◆ Aim of the exercise
Count the lines in the items below that contain the string "Montélimar", matching case exactly. Give only the number.
────
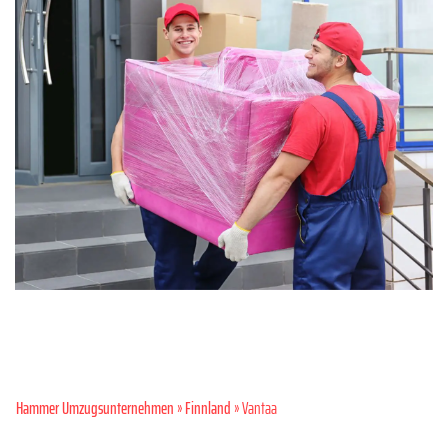
Hammer Umzugsunternehmen
»
Finnland
» Vantaa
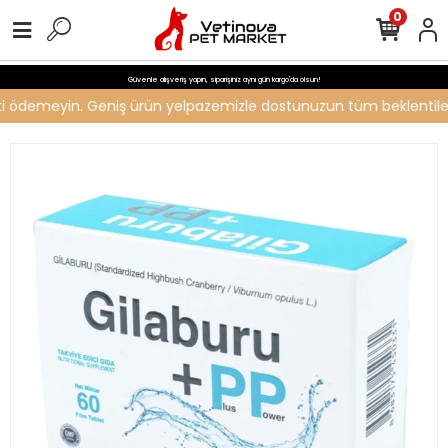
0
Güvenle alışveriş yapın, siparişiniz aynı gün kargo'da olsun!
reti ödemeyin. Geniş ürün yelpazemizle dostunuzun tüm beklentilerin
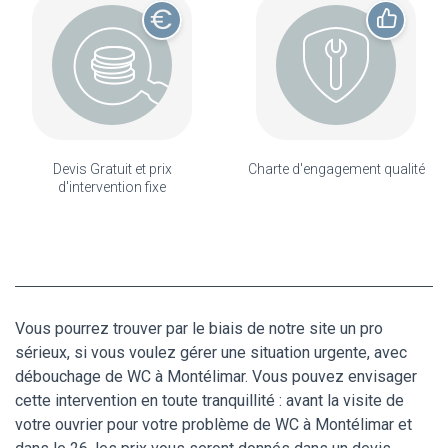
Devis Gratuit et prix
Charte d'engagement qualité
d'intervention fixe
Vous pourrez trouver par le biais de notre site un pro
sérieux, si vous voulez gérer une situation urgente, avec
débouchage de WC à Montélimar. Vous pouvez envisager
cette intervention en toute tranquillité : avant la visite de
votre ouvrier pour votre problème de WC à Montélimar et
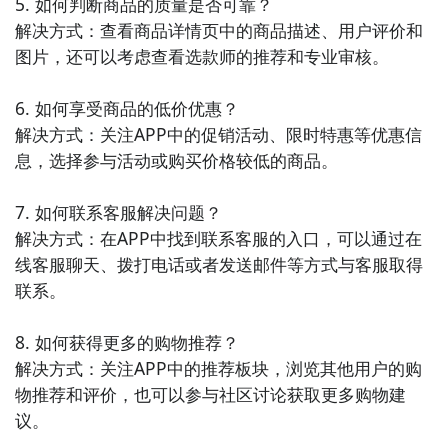
5. 如何判断商品的质量是否可靠？

妆、保健品等，价格优惠。

解决方式：查看商品详情页中的商品描述、用户评价和
图片，还可以考虑查看选款师的推荐和专业审核。

10. 《亚马逊》：亚马逊是全球最大的电商平台之一，
提供了丰富的商品种类，用户可以购买到包括图书、电
6. 如何享受商品的低价优惠？

子产品、家居用品等各类商品，也有很多优惠活动。

解决方式：关注APP中的促销活动、限时特惠等优惠信
息，选择参与活动或购买价格较低的商品。

这些APP都提供了优惠的购物体验，用户可以根据自己
的需求选择合适的平台进行购物。
7. 如何联系客服解决问题？

解决方式：在APP中找到联系客服的入口，可以通过在
线客服聊天、拨打电话或者发送邮件等方式与客服取得
联系。

8. 如何获得更多的购物推荐？

解决方式：关注APP中的推荐板块，浏览其他用户的购
物推荐和评价，也可以参与社区讨论获取更多购物建
议。
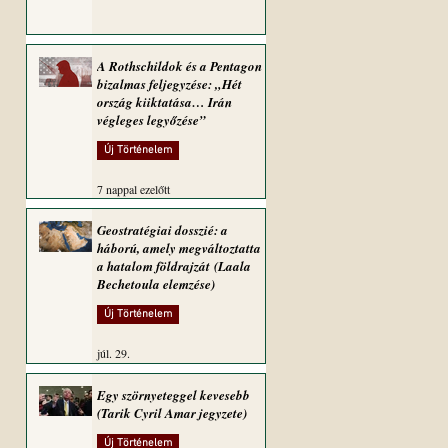
A Rothschildok és a Pentagon
bizalmas feljegyzése: „Hét
ország kiiktatása… Irán
végleges legyőzése”
Új Történelem
7 nappal ezelőtt
Geostratégiai dosszié: a
háború, amely megváltoztatta
a hatalom földrajzát (Laala
Bechetoula elemzése)
Új Történelem
júl. 29.
Egy szörnyeteggel kevesebb
(Tarik Cyril Amar jegyzete)
Új Történelem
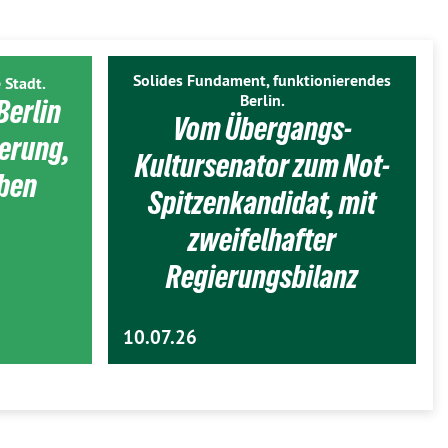
Solides Fundament, funktionierendes
 Stadt.
Berlin.
Berlin
Vom Übergangs-
ierung,
Kultursenator zum Not-
eben
Spitzenkandidat, mit
zweifelhafter
Regierungsbilanz
10.07.26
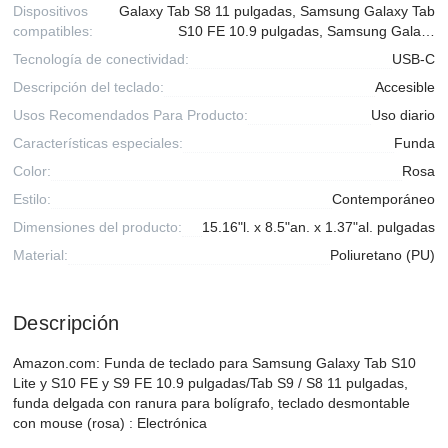
Dispositivos
Galaxy Tab S8 11 pulgadas, Samsung Galaxy Tab
compatibles:
S10 FE 10.9 pulgadas, Samsung Gala…
Tecnología de conectividad:
USB-C
Descripción del teclado:
Accesible
Usos Recomendados Para Producto:
Uso diario
Características especiales:
Funda
Color:
Rosa
Estilo:
Contemporáneo
Dimensiones del producto:
15.16"l. x 8.5"an. x 1.37"al. pulgadas
Material:
Poliuretano (PU)
Descripción
Amazon.com: Funda de teclado para Samsung Galaxy Tab S10
Lite y S10 FE y S9 FE 10.9 pulgadas/Tab S9 / S8 11 pulgadas,
funda delgada con ranura para bolígrafo, teclado desmontable
con mouse (rosa) : Electrónica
────
◆ Output for this exercise
2